V.PENTAa, D.VORNICESCUa,b, M.KEUSGENb, C.PIRVUa*
aUniversity of Polytechnic Bucharest, Faculty of Applied Chemistry and Material’s science, 011061 Bucharest, Romania
bPhilipps-Universität, Institut fur Pharmazeutiche-Chemie D-35032 Marburg Deutschland
Recurrent post-treatment endodontic infection is a frequent issue in today’s dental practice. Our study presents a complex investigation on the formation of the acquired protein pellicle, a natural forming intraoral biostructure offering a novel approach in understanding this natural process. The dental pellicle can form on any structure of the oral cavity and in teeth with exposed root canal system to the oral environment. It enables subsequent interaction to a main endodontic pathogen Enteroccus faecalis. The present article investigates this interaction offering insight for dental clinicians. EIS observations together with AFM and SPR can offer a unique view of these complex processes and based on EIS fitting circuits we propose a model for the formation of this bio-layer and interaction with live cells. AFM images of the protein pellicle, adhesion of enterococci and effect of cleaning substances have been obtained in the main steps of our investigation confirming EIS data. Furthermore we follow the cleaning effect of sodium hypochlorite (NaOCl) on this structure with important clinical implications.
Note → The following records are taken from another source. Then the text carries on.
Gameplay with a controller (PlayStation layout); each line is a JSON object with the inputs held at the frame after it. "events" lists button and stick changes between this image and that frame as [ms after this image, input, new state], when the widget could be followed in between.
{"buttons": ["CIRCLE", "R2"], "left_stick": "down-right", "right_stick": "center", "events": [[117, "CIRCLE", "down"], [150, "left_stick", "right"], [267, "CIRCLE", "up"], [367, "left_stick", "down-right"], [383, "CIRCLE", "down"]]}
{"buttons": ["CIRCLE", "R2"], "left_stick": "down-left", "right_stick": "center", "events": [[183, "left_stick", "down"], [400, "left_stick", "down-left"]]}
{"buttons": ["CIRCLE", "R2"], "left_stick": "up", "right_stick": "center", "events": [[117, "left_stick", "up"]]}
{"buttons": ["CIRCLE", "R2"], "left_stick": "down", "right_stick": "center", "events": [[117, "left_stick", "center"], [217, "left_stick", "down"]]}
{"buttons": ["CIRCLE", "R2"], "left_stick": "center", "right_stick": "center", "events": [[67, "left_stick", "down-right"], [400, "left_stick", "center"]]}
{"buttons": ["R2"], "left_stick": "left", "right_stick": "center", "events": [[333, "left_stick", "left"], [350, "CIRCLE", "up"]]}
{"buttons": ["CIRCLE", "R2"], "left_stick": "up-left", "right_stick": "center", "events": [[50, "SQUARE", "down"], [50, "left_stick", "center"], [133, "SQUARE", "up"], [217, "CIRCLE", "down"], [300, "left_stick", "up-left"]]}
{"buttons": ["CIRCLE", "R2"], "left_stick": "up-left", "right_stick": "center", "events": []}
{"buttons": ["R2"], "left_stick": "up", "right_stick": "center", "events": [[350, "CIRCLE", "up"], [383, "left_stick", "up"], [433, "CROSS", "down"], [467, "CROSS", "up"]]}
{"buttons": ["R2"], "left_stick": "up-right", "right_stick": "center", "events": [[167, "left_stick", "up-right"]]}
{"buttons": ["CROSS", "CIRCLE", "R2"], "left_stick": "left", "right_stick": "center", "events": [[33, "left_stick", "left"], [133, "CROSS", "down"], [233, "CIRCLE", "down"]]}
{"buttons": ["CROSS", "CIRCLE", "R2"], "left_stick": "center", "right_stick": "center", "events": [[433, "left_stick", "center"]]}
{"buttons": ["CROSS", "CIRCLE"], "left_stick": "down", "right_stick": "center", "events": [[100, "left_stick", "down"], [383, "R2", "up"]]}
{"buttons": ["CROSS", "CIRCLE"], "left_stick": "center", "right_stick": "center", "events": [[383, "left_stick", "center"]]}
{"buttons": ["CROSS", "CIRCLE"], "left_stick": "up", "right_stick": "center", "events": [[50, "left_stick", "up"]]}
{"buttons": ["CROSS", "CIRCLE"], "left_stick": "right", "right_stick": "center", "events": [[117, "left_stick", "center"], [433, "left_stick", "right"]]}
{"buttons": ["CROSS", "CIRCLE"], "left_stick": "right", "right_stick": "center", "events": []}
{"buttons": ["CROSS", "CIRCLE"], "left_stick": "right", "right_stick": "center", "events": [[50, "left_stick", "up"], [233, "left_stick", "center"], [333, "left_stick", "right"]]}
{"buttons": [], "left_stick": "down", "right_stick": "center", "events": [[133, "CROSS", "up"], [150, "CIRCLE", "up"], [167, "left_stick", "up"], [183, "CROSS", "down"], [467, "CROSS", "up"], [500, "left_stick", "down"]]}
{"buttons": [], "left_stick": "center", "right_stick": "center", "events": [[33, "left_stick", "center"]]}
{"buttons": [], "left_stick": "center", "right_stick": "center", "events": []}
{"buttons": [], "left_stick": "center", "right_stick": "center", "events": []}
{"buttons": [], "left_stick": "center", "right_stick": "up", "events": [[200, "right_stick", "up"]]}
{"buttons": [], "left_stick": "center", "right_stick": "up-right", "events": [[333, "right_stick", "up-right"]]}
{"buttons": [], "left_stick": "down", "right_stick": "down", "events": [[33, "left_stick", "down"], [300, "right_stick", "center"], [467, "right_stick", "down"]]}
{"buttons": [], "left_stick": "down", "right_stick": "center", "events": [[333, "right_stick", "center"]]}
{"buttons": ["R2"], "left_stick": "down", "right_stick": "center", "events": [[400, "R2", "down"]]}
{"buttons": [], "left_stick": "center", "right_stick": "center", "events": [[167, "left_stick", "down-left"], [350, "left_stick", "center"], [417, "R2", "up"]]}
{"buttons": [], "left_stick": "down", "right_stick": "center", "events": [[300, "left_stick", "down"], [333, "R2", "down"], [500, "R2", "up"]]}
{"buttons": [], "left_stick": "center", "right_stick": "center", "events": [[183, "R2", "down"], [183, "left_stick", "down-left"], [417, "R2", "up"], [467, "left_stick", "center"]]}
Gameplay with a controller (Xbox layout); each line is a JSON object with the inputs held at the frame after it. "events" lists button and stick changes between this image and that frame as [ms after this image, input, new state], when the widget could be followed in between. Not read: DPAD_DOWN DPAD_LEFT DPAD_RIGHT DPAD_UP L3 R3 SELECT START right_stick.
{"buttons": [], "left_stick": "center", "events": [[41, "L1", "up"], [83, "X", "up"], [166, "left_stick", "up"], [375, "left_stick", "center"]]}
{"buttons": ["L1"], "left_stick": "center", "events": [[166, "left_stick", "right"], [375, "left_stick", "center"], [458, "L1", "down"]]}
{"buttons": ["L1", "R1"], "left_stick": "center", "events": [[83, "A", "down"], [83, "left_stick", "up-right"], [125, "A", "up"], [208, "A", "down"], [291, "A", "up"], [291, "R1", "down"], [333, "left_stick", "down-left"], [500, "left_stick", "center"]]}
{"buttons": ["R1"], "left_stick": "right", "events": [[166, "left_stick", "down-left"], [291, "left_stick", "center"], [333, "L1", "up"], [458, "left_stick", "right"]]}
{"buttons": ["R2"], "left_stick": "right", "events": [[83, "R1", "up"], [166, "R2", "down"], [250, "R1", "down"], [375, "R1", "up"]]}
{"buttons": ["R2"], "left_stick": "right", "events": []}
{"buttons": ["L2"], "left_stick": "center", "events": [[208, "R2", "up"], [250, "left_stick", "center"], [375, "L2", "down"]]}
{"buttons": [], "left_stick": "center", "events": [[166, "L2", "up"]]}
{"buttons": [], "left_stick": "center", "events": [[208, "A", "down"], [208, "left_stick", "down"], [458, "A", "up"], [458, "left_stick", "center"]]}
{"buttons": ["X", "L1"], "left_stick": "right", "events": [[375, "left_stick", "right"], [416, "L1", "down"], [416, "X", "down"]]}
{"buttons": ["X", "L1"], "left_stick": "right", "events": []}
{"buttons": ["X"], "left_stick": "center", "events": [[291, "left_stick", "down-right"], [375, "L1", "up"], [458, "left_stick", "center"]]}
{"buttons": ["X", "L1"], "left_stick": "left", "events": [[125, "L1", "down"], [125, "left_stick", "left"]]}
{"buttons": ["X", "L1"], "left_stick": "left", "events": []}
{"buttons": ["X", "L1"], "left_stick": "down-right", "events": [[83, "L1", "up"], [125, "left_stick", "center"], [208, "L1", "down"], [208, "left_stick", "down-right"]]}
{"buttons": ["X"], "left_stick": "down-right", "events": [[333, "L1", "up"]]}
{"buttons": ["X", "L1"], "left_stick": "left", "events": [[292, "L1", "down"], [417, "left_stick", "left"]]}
SPR and AFM observations regarding action and optimal concentration were obtained by modeling a similar surface to the natural tooth dentine and simulating key conditions of the oral environment.
(Received July 4, 2013; Accepted September 7, 2013)
Keywords: ElS, SPR, Enterococcus faecalis, and sodium hypochlorite
1. Introduction
Many endodontic failures have as primary cause insufficient cleaning and disinfecting of the dental system[1]. One of the main microorganisms that reside in the dental endodontic system is Enterococcus faecalis[2], which has been frequently found in root canal-treated teeth from 30%
to 90% of the cases [3]. This microorganism is reported to have a significant effect on the dentin complex allowing for growth and biofilm formation[4]. Root canal-treated teeth are more likely to harbor this microorganism than cases of primary infections reducing the positive potential of endodontic treatment[5].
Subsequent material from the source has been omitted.